Selected excerpt:
----------

The orange-crested flycatcher (Myiophobus phoenicomitra) is a species of bird in the family Tyrannidae, the tyrant flycatchers. It is found in Colombia, Ecuador, and Peru.

==Taxonomy and systematics==

The orange-crested flycatcher was originally described by ornithologists Władysław Taczanowski and Hans von Berlepsch in 1885 as Myiobius phoenicomitra with the type locality being Tungurahua Province in Ecuador. It was
later moved from the genus Myiobius to Myiophobus.

The orange-crested flycatcher has two subspecies, the nominate M. p. phoenicomitra (Taczanowski & Berlepsch, 1885) and M. p. litae (Hartert, 1900).

==Description==

The orange-crested flycatcher is 11.5 to 12 cm long and weighs about 11 g. The sexes have almost identical plumage. Adult males of the nominate subspecies have an olive crown with a mostly hidden orange-rufous (rarely orange-red or golden yellow) patch in the middle. Females do not have this patch. Both sexes sometimes have a faint yellowish broken eye-ring on an otherwise olive face. Their back and rump are olive. Their wings are blackish with cinnamon edges on the flight feathers and ochraceous tips of the wing coverts; the latter show as two or three wing bars. Their tail is dusky with buffy olive edges to the feathers. Their throat and underparts are yellow that is brightest on their belly; the breast has faint olive streaks. Subspecies M. p. litae is smaller than the nominate with wider and richer ochre wing bars and a brighter yellow belly. Juveniles are similar to adult females but with browner upperparts and cinnamon wing bars. Both subspecies have a dark iris, a fairly broad bill with a black maxilla and a pinkish mandible, and black or dark gray legs and feet. The closely related flavescent flycatcher (M. flavicans) is very similar but has lighter upperparts, wider edging on the flight feathers, usually a black bill, a readily visible yellow eye-ring and line above the lores, and warmer yellow underparts.

==Distribution and habitat==

The orange-crested flycatcher has a disjunct distribution. The nominate subspecies is found on the eastern slope of the Andes from western Putumayo Department in southern Colombia intermittently south through eastern Ecuador and separately in northwestern San Martín department in northeastern Peru. Subspecies M. p. litae is found on the western slope of the Andes from central Antioquia Department in Colombia south into northwestern Ecuador to Pichincha Province; there are also records in southern Ecuador's El Oro Province. The species inhabits the interior and edges of humid forest in the foothills and subtropical zones. In elevation it occurs below 1550 m in Colombia, between 600 and 1550 m in Ecuador, and between 1100 and 1400 m in Peru. Though there is much range overlap with the flavescent flycatcher, that species is generally found at higher elevations.

----------

Data records:
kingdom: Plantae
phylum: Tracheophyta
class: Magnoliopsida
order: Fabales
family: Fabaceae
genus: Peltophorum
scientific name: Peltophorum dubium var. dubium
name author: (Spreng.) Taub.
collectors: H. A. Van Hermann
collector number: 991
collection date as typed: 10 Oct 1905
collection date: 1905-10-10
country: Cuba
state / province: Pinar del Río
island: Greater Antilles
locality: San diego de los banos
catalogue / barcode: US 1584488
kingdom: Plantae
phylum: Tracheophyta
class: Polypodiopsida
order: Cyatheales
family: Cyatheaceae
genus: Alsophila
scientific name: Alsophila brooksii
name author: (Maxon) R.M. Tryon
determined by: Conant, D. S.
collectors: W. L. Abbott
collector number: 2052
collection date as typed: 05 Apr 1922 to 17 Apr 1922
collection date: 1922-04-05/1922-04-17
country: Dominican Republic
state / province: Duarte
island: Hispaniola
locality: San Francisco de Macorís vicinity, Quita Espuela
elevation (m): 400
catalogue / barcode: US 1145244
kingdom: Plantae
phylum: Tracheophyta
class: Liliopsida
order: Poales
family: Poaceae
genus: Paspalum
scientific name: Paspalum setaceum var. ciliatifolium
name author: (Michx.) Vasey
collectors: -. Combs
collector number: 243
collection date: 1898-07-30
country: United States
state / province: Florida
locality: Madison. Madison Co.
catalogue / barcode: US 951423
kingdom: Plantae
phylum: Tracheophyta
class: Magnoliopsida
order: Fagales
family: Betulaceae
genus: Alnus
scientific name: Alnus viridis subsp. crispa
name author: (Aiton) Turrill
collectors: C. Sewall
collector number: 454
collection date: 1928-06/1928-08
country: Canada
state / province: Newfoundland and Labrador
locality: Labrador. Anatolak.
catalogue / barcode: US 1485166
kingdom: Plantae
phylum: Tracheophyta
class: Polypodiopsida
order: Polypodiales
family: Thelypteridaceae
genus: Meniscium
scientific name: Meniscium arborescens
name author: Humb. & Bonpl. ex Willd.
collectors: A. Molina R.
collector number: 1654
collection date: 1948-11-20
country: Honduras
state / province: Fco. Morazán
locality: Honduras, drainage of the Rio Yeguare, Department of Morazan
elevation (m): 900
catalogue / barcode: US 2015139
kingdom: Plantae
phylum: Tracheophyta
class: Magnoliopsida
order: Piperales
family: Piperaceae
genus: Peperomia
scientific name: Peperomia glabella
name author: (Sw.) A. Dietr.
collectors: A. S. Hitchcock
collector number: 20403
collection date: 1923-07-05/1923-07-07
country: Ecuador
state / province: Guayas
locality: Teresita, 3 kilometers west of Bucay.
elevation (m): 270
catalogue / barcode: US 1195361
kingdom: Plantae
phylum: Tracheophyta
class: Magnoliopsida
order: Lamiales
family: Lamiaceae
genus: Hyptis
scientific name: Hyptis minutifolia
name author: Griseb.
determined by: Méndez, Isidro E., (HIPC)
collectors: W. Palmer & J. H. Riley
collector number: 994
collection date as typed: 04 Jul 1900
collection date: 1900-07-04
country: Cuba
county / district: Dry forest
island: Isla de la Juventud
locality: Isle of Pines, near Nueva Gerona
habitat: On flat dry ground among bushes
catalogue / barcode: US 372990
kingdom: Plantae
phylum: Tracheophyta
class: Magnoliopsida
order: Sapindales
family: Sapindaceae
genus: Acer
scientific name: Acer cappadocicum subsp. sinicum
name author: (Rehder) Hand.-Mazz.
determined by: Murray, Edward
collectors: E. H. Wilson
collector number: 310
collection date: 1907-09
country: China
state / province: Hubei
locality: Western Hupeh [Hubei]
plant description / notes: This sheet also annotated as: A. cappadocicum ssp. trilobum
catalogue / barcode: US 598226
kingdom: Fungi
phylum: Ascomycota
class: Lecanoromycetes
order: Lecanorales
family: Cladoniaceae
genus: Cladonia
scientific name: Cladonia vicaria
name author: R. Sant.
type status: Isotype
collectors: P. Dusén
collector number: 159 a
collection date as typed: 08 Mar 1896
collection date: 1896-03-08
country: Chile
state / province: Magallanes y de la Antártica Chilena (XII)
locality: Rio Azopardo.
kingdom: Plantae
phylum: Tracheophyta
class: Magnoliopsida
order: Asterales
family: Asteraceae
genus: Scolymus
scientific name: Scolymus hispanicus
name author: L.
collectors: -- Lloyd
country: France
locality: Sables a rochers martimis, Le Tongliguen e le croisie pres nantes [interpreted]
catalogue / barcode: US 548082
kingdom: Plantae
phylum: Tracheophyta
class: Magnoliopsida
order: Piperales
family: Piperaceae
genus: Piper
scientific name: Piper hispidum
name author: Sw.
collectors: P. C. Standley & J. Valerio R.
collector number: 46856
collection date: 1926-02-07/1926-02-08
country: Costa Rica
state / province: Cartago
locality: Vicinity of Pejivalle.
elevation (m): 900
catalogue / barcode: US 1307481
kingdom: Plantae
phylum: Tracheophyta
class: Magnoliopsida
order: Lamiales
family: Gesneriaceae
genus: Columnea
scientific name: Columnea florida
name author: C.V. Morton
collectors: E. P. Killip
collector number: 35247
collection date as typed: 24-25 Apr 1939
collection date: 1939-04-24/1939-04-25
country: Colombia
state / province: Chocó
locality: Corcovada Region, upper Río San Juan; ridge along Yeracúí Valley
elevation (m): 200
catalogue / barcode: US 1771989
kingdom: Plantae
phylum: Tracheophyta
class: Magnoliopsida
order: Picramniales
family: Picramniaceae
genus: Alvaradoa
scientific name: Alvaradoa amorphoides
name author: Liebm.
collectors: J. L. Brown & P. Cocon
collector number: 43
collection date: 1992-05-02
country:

----------

What the exercise asks: In the orange-crested flycatcher text, what elevation range does the species occupy in Ecuador?

Result of this exercise: Between 600 and 1550 m.